Ronimo Games' studio head Jasper Koning said the company opted to go to Kickstarter for further development due to their bad experiences with their console publisher DTP Entertainment, who had gone bankrupt after Awesomenauts released on console, but whom they still must pay from every sale of the game.

=== Overdrive expansion ===
A second paid DLC for Awesomenauts, named Awesomenauts: Overdrive and featuring three new characters (Professor Milton Yoolip, Chucho Krokk, and Jimmy and the LUX5000), was released on 3 March 2016. The release of the expansion was accompanied by the release of several new free features for all players, including matchmaking improvements, a new character (Ix the Interloper), and a graphical update for the character Sheriff Lonestar. Later Max Focus was also added to this expansion.

=== Transition to free-to-play ===
In April 2017, Ronimo announced that they would transition the personal computer version of the game into a free-to-play title by May 2017 with the game's 4.0 update, which was completed on 24 May 2017. In the free-to-play version, players earn in-game currency, Awesomepoints, for winning matches, which can be used to purchase characters, player icons, and other customization options in the game's store. Players gain experience towards a player level, while also leveling up each of the characters when they play as that character; leveling (player or character) will reward the player with Awesomepoints or other customization options. As many players had purchased the game and downloadable content before this point, Ronimo provided a transition scheme that those players were automatically given credit for owning specific characters and other customization options, along with unique customization options establishing the player as a "founder" to others.

=== Closure of servers ===
On 23 August 2023, Emerce reported that Ronimo had been declared bankrupt by the Central Netherlands court the day prior.
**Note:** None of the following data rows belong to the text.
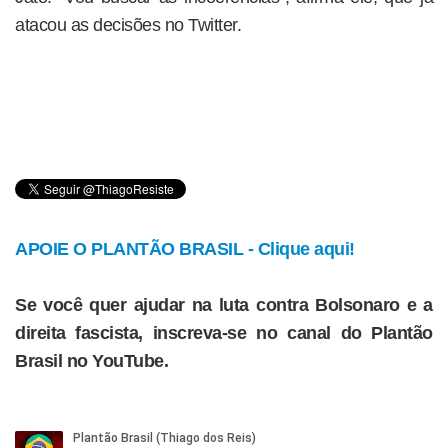
atacou as decisões no Twitter.
APOIE O PLANTÃO BRASIL - Clique aqui!
Se você quer ajudar na luta contra Bolsonaro e a
direita fascista, inscreva-se no canal do Plantão
Brasil no YouTube.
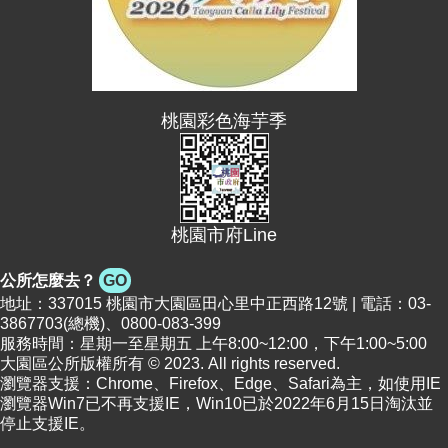
網
站
導
覽
桃園彩色海芋季
市
政
信
箱
常
桃園市府Line
見
問
公所怎麼去？
GO
題
地址：337015 桃園市大園區田心里中正西路12號 | 電話：03-
3867703(總機)、0800-083-399
桃
服務時間：星期一至星期五 上午8:00~12:00，下午1:00~5:00
園
大園區公所版權所有 © 2023. All rights reserved.
市
瀏覽器支援：Chrome、Firefox、Edge、Safari為主，如使用IE
政
瀏覽器Win7已不再支援IE，Win10已於2022年6月15日淘汰並
府
停止支援IE。
E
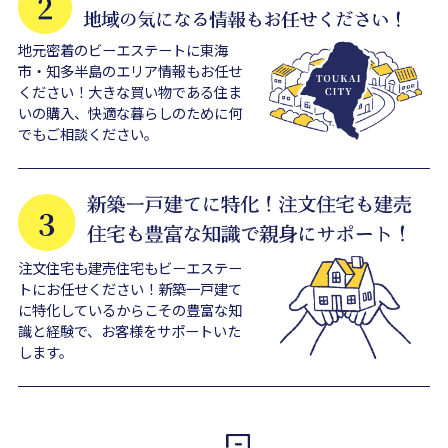
地元密着のビーエステートに東海
市・知多半島のエリア情報もお任せ
ください！大きな買い物である住ま
いの購入、快適な暮らしのために何
でもご相談ください。
注文住宅も建売住宅もビーエステー
トにお任せください！新築一戸建て
に特化しているからこその豊富な知
識と経験で、お客様をサポートいた
します。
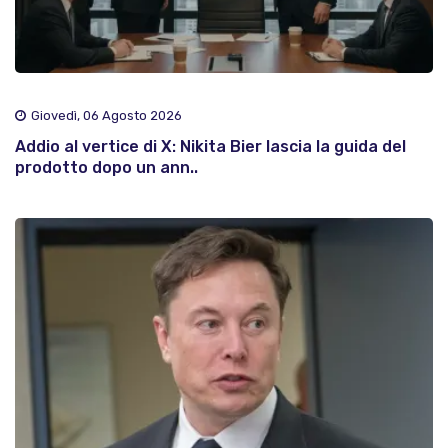
Giovedì, 06 Agosto 2026
Addio al vertice di X: Nikita Bier lascia la guida del
prodotto dopo un ann..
While the in-game matches for Awesomenauts utilized peer-to-peer matchmaking, the Overdrive expansion update also changed how matchmaking would be handled, which it, along with other metagame services, relied on a central server to function. Due to the closure, the central server for Awesomenauts would close on 15 September 2023. While Ronimo has not provided an official announcement about the closure of its studio or the state of the game, several developers have spoken out about the situation and have helped players continue playing Awesomenauts. Jasper Koning, co-founder of Ronimo, posted on the Steam Discussion forum for the game on 18 September 2023, detailing how players can switch back to a previous version of Awesomenauts, before the Galactron matchmaking update, that relied on Steam's backend tools, Steamworks, for matchmaking and networking instead of Ronimo's central server.
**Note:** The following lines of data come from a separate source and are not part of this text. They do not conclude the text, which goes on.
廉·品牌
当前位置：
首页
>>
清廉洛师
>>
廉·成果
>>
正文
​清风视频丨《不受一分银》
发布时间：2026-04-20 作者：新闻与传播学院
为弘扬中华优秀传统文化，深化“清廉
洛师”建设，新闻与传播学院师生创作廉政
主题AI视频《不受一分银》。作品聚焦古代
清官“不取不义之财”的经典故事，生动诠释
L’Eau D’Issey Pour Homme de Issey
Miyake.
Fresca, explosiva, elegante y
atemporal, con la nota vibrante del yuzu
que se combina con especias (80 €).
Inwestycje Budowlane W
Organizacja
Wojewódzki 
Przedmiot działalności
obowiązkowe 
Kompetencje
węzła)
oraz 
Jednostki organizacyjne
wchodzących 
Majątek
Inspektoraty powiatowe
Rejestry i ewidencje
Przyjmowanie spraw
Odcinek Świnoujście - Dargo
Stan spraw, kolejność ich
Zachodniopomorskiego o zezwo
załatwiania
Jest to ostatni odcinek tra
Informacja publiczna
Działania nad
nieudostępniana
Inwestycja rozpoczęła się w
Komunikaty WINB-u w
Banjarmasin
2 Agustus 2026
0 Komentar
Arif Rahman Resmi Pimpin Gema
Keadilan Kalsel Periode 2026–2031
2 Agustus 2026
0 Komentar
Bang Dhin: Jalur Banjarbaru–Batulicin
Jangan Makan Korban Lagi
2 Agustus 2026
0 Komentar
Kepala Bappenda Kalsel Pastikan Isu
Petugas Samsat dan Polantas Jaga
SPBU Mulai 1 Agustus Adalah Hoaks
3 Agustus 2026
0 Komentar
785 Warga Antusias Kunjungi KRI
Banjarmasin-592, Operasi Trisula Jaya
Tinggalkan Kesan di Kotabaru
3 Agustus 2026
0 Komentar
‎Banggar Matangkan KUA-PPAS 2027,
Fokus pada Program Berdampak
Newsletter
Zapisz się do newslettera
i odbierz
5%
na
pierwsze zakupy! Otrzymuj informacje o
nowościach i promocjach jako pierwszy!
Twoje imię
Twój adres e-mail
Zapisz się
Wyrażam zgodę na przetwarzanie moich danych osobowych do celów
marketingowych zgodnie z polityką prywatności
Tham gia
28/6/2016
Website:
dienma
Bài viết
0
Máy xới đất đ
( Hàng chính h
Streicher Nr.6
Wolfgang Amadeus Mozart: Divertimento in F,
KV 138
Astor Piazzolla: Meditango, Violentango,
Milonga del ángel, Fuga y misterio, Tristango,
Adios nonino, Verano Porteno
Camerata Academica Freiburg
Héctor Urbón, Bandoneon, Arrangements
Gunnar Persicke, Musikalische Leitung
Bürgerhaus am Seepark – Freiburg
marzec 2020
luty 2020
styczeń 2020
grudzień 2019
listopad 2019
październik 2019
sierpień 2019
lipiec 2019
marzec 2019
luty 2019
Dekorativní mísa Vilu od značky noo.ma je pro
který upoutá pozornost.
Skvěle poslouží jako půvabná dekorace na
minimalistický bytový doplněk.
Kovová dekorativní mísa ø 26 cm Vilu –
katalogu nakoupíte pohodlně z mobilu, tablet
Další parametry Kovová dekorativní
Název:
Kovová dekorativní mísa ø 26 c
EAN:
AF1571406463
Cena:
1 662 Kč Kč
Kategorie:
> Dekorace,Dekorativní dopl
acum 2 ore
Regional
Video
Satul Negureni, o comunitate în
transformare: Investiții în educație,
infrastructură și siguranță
=== Atari acquisition and relaunch ===
After Ronimo's bankruptcy in 2023, Awesomenauts was acquired by Atari the same year.

In 2025 the game was re-launched as a paid title, now including the Starstorm and Overdrive expansions in the base game, and restoring features such as matchmaking and global chat that became unavailable when the previous central server went offline.

==Reception==

Upon release, Awesomenauts received fairly positive reviews, earning Metacritic scores of 75/100 and 77/100. The PlayStation 4 version of the game, Awesomenauts Assemble!, earned a Metacritic score of 74/100 following its release on 4 March 2014.

Most critics have praised the game's utilization of streamlined elements of the MOBA genre and their accessibility to newcomers, especially those on consoles. GameSpots Austin Light noted that Awesomenauts "serves as an excellent introduction to the genre for the uninitiated and is a fun spin on familiar tropes for MOBA veterans."

In his review, IGNs Mitch Dyer stated that the game "distills a complicated, largely PC-only genre down to its essence, and it does so mostly successfully."

Aggregate score
| Aggregator | Score |
|---|---|
| Metacritic | PS3: 75/100 X360: 77/100 PC: 78/100 PS4: 74/100 XONE: 81/100 |

Review scores
| Publication | Score |
|---|---|
| Eurogamer | 7.0/10 |
| Game Informer | 8.5/10 |
| GameSpot | 8.0/10 |
| GamesRadar+ | 8.0/10 |
| IGN | 7.0/10 |
| PC Gamer (UK) | 8.0/10 |

=== Sales ===
The game sold close to one million copies by August 2013.